*DATASET EXCERPTS*.

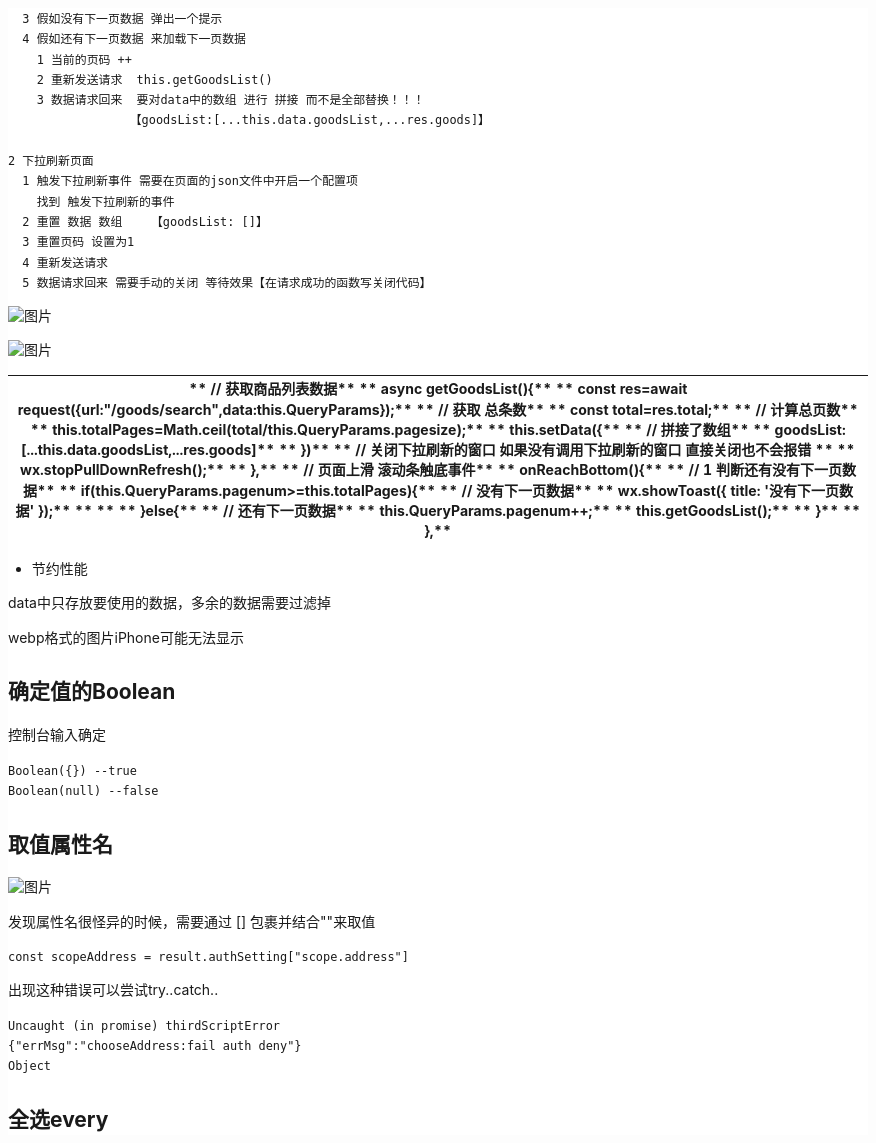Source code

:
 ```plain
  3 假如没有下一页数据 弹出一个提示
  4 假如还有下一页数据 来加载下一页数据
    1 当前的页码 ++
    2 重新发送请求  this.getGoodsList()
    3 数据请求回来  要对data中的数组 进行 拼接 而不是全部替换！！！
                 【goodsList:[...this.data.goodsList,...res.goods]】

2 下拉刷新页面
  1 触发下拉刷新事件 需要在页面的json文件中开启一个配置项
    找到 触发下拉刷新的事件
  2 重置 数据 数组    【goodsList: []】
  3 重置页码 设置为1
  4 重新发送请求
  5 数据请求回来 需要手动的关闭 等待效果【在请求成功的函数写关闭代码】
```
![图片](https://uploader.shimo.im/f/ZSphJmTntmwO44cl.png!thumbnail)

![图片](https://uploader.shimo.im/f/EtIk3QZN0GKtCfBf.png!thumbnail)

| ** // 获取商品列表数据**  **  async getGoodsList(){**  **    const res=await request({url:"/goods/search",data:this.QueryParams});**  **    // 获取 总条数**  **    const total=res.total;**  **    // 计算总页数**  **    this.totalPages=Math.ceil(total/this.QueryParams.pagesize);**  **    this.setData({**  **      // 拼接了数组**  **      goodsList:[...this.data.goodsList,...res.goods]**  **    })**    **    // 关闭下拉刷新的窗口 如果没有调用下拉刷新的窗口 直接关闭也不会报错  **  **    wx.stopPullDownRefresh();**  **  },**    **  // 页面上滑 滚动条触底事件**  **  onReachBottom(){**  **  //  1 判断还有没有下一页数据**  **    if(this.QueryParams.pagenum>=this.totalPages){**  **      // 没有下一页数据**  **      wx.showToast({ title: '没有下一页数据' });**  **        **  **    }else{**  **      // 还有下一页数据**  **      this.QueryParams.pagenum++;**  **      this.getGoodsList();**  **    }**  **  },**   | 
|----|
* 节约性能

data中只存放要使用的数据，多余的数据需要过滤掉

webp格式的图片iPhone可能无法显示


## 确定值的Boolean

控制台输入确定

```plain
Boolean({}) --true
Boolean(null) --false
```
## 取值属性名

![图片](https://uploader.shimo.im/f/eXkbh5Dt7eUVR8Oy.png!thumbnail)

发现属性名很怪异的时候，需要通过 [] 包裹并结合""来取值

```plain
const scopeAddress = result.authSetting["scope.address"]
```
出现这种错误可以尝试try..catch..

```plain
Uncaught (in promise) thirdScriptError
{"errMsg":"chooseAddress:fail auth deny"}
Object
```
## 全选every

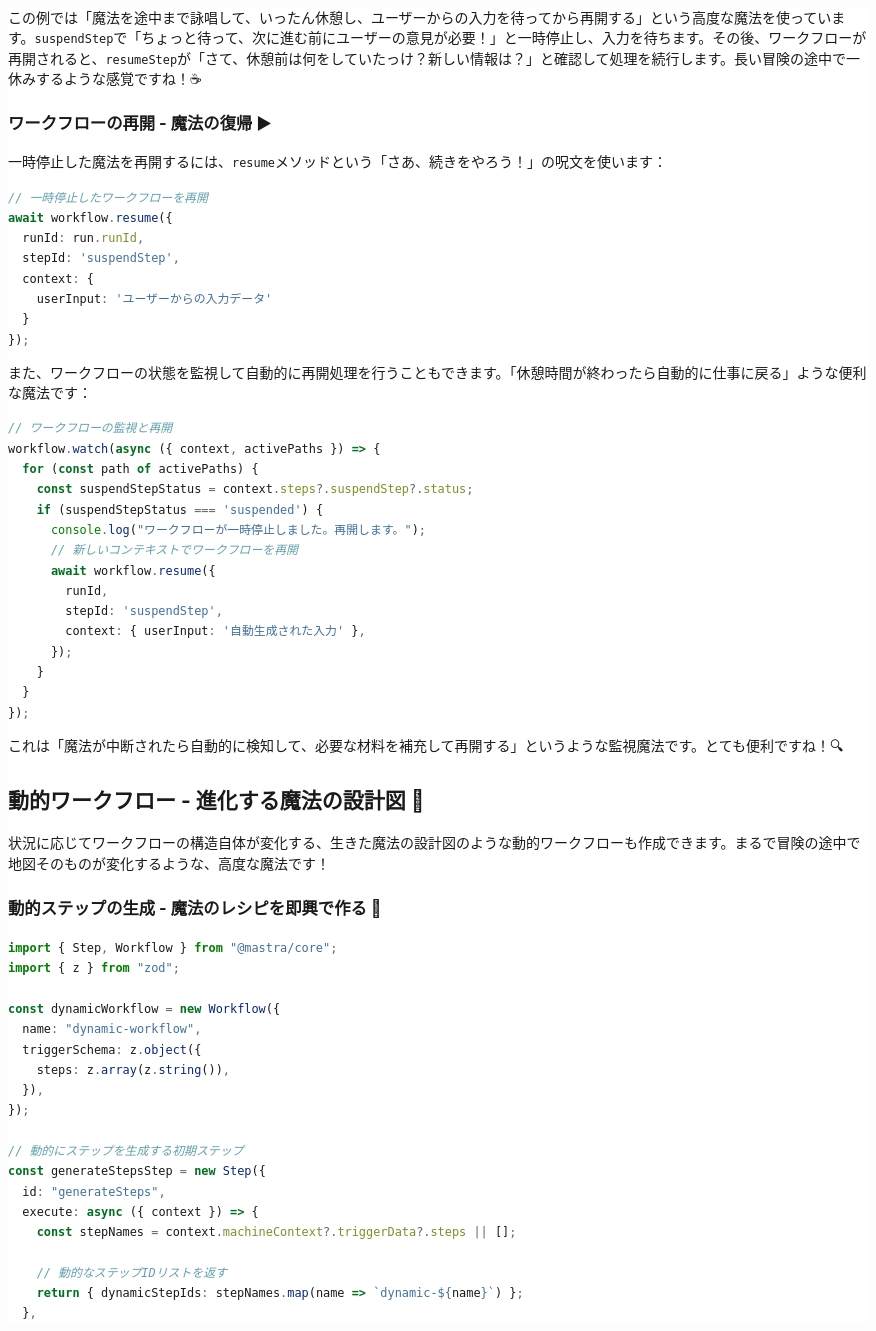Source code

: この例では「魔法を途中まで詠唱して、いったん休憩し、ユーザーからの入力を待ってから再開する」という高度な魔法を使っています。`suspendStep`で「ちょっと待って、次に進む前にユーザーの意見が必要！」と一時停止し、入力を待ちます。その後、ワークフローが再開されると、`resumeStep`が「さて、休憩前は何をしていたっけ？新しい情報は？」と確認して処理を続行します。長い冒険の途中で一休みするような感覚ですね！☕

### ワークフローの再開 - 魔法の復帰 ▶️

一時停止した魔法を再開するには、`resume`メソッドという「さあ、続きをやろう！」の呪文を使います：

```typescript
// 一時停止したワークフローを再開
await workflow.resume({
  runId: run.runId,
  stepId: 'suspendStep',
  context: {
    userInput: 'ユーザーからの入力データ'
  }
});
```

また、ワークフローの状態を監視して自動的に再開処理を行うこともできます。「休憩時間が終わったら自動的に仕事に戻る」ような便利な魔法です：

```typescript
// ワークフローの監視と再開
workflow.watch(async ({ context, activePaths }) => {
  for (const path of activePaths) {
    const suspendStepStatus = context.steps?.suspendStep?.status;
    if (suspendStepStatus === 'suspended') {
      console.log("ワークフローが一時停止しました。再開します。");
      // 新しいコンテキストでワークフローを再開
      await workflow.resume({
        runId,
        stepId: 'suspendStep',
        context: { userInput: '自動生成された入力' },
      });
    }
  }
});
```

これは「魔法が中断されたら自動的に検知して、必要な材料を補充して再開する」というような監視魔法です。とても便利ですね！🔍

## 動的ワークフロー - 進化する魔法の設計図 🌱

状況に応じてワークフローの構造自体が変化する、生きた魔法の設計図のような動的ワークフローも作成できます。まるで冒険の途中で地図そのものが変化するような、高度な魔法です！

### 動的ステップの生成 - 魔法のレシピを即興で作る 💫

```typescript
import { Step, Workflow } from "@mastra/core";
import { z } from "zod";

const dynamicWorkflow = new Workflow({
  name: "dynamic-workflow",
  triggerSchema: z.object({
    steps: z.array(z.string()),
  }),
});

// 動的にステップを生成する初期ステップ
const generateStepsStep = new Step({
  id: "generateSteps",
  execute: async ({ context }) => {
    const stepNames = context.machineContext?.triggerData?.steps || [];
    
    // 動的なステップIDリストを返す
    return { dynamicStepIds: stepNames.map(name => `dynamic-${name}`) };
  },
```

*WORK TASK*.
Only lines holding the word "activePaths" are wanted; list them all from the material.

*EXERCISE RESULT*.
workflow.watch(async ({ context, activePaths }) => {
  for (const path of activePaths) {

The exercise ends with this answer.